Extrait
§

Le professeur Emery
Bibliothèque – Dans Unai Emery – El Maestro, Romain Molina retrace le parcours de l'entraîneur du Paris Saint-Germain en convoquant ceux qui l'ont côtoyé depuis ses débuts.
L'actualité sportive du club parisien a aidé à mettre ses talents en lumière… puis le boomerang est revenu à toute vitesse. Avant d'être le coach jugé négativement par une partie de la presse et des supporters, Unai Emery était un joueur de seconde zone passé du jour au lendemain sur le banc, et qui a gravi les échelons un par un. Avec plus de réussite que d'échecs.
L'ascension
Quand on n'est pas un grand nom, il faut généralement commencer au bas de l'échelle. L'aventure du Basque version technicien commence à Lorca, à trente-deux ans. Un club en galère en troisième division, un président qui le verrait bien enfiler les habits d'entraîneur vu l'état de son genou et sa passion pour le jeu. Et une promotion inespérée à la fin de la saison, au bout d'un match épique, alors qu'il avait été nommé avant tout pour assurer le maintien. L'année suivante, il joue la montée en Liga jusqu'aux dernières journées, attirant ainsi l'attention de formations mieux équipées. Il change de club mais pas de division, direction Almeria, termine deuxième de Liga Adelante puis huitième de Liga l'année suivante. Nous sommes en 2008, Unai Emery a trente-sept ans et commence à avoir une belle réputation.
Quatre saisons, deux montées et deux places inespérées, qui restent encore aujourd'hui les meilleures de l'histoire des deux clubs: les débuts sont idylliques et les gros commencent à le suivre. Il va à Valence, où la vie sportive est beaucoup moins paisible, énormes attentes sportives obligent. En quatre ans, il termine tout de même sixième puis trois fois troisième, sans jamais convaincre complètement des supporters qui voudraient jouer d'égal à égal avec Barcelone et le Real. Viennent ensuite le Spartak, où la planche savonnée par Valeri Karpin et des débuts médiocres précipitent son départ, puis Séville, dont il garnit la vitrine à C3, et donc Paris.

§

Données fournies
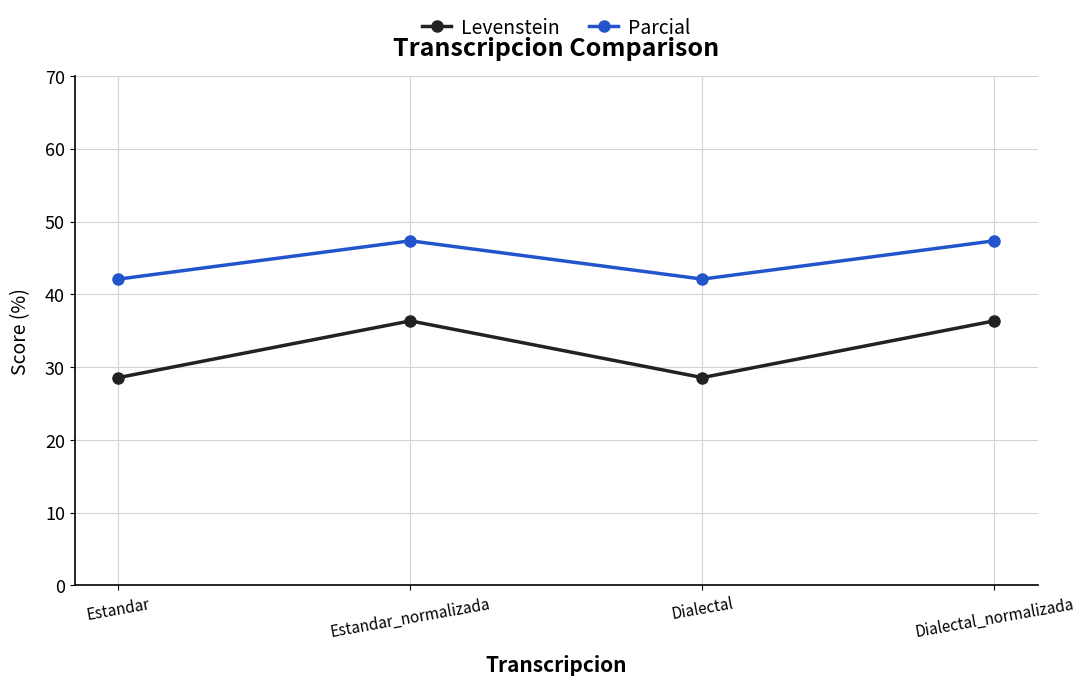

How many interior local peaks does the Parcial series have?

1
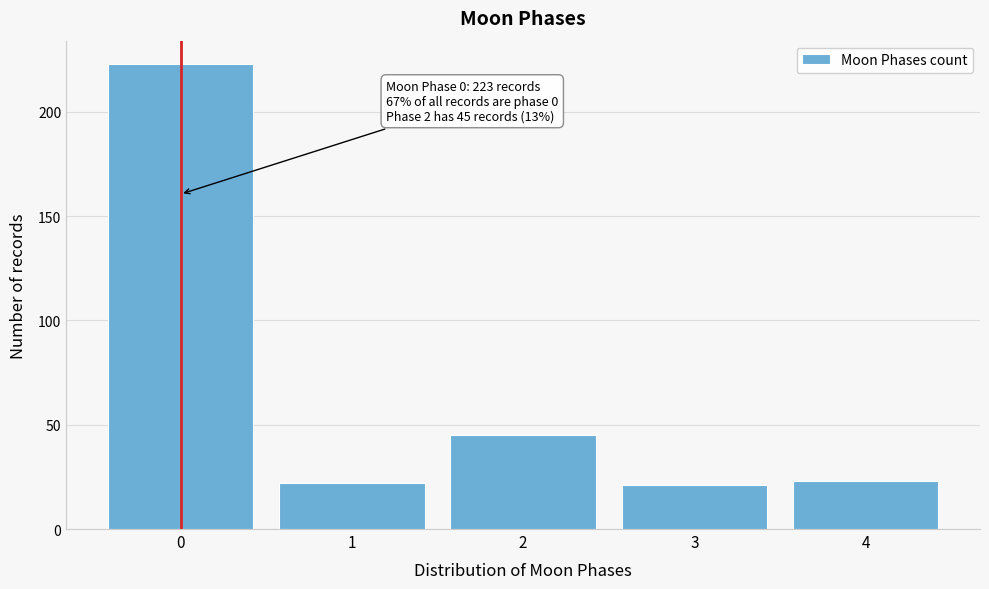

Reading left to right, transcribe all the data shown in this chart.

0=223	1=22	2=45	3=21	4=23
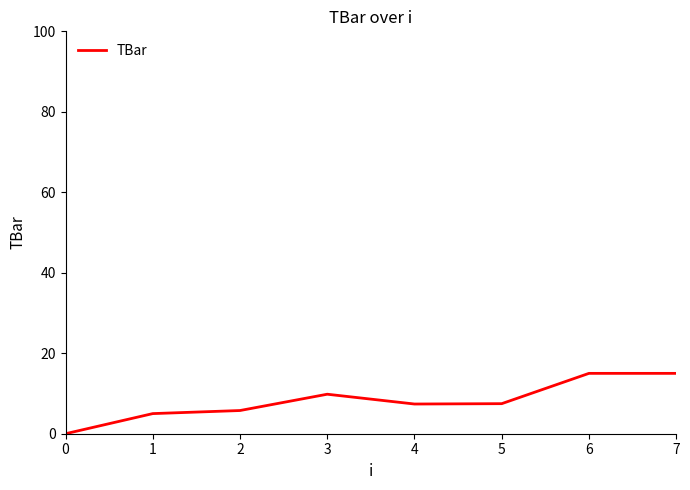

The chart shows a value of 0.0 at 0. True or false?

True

§

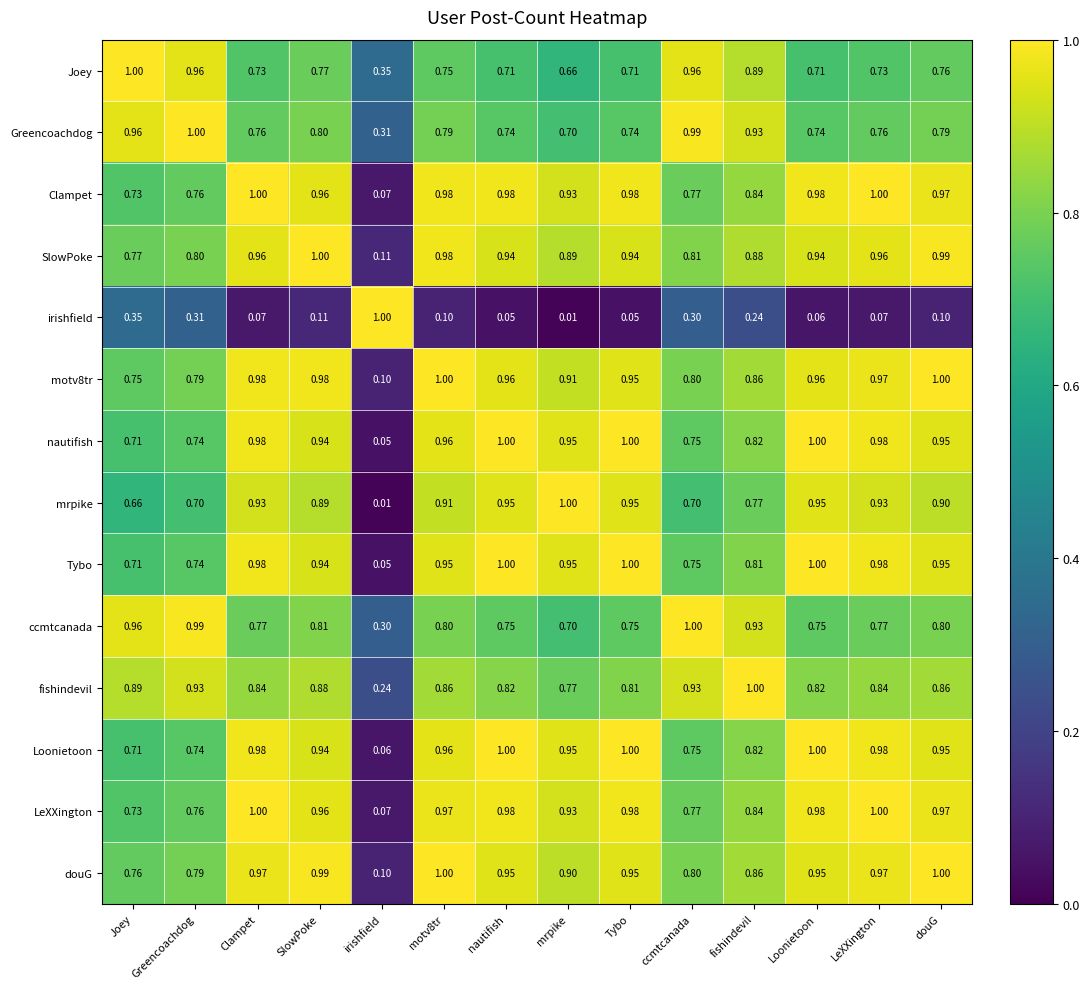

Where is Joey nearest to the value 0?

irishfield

§

Consigne 1
Selon l'extrait, à quel âge Unai Emery commence-t-il sa carrière d'entraîneur à Lorca ?
Consigne 2
Recopiez à l'identique, parmi les rangées, les lignes allant de celle qui contient « How many interior » jusqu'à celle qui contient « The chart shows », ces deux lignes comprises, en omettant les images.

Réponse 1
À trente-deux ans.

Réponse 2
How many interior local peaks does the Parcial series have?

1

Reading left to right, transcribe all the data shown in this chart.

0=223	1=22	2=45	3=21	4=23

The chart shows a value of 0.0 at 0. True or false?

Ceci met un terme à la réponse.